● **Source material**:
##############################
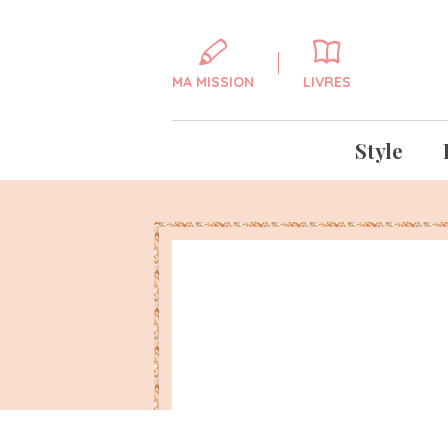
MA MISSION
LIVRES
Style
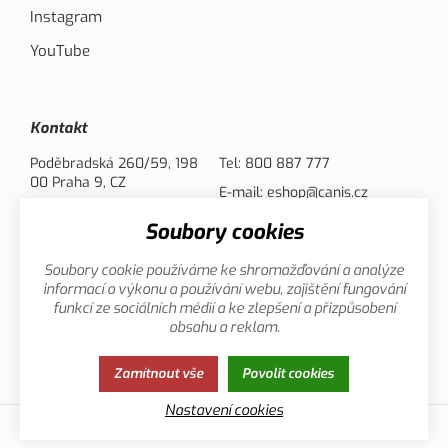
Instagram
YouTube
Kontakt
Poděbradská 260/59, 198
Tel:
800 887 777
00 Praha 9, CZ
E-mail:
eshop@canis.cz
Soubory cookies
Možnosti platby
Soubory cookie používáme ke shromažďování a analýze
informací o výkonu a používání webu, zajištění fungování
funkcí ze sociálních médií a ke zlepšení a přizpůsobení
obsahu a reklam.
Zamítnout vše
Povolit cookies
Zásady ochrany osobních údajů
Cookies
Nastavení cookies
© 2013-2026 Canis.cz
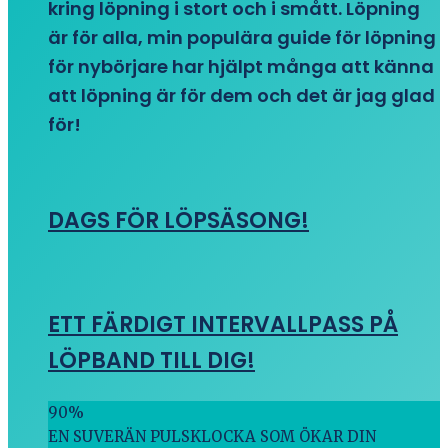
kring löpning i stort och i smått. Löpning
är för alla, min populära guide för löpning
för nybörjare har hjälpt många att känna
att löpning är för dem och det är jag glad
för!
DAGS FÖR LÖPSÄSONG!
ETT FÄRDIGT INTERVALLPASS PÅ
LÖPBAND TILL DIG!
90
%
EN SUVERÄN PULSKLOCKA SOM ÖKAR DIN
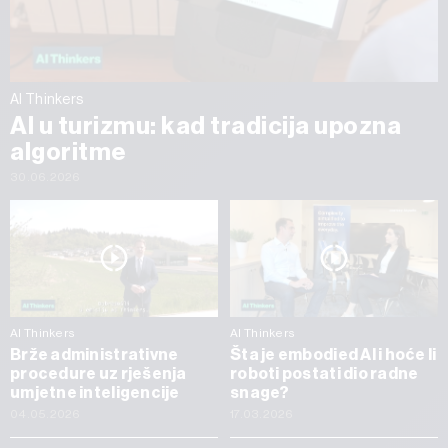
AI Thinkers
AI u turizmu: kad tradicija upozna
algoritme
30.06.2026
AI Thinkers
AI Thinkers
Brže administrativne
Šta je embodied AI i hoće li
procedure uz rješenja
roboti postati dio radne
umjetne inteligencije
snage?
04.05.2026
17.03.2026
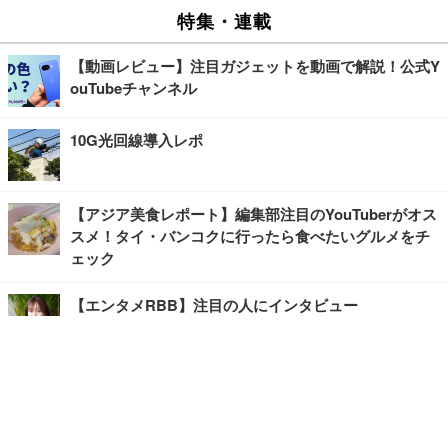
特集・連載
【動画レビュー】注目ガジェットを動画で解説！公式Y
ouTubeチャンネル
10G光回線導入レポ
【アジア美食レポート】編集部注目のYouTuberがオス
スメ！タイ・バンコクに行ったら食べたいグルメをチ
ェック
【エンタメRBB】注目の人にインタビュー
【坂道グループニュース】ーエンタメRBBー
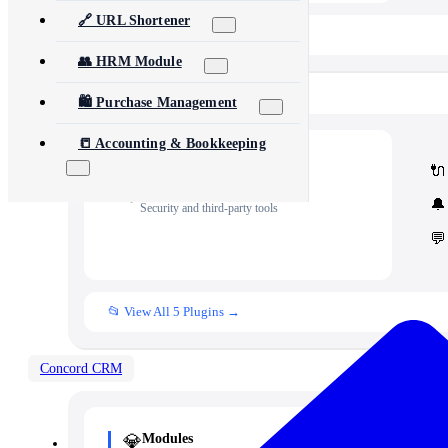
🔗 URL Shortener
📂 View All 40+ Modules →
👥 HRM Module
Rise CRM
🛍️ Purchase Management
📒 Accounting & Bookkeeping
🧩
Modules
🔌
Core Rise CRM extensions
⚙️
Automation & API
🔔
Security and third-party tools
💬
📂 View All 5 Plugins →
Concord CRM
💎
Modules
##############################
● **What to produce**: Count the lines in the listing above that contain the string "Soubory", and give only the number.

● **Reply**: 2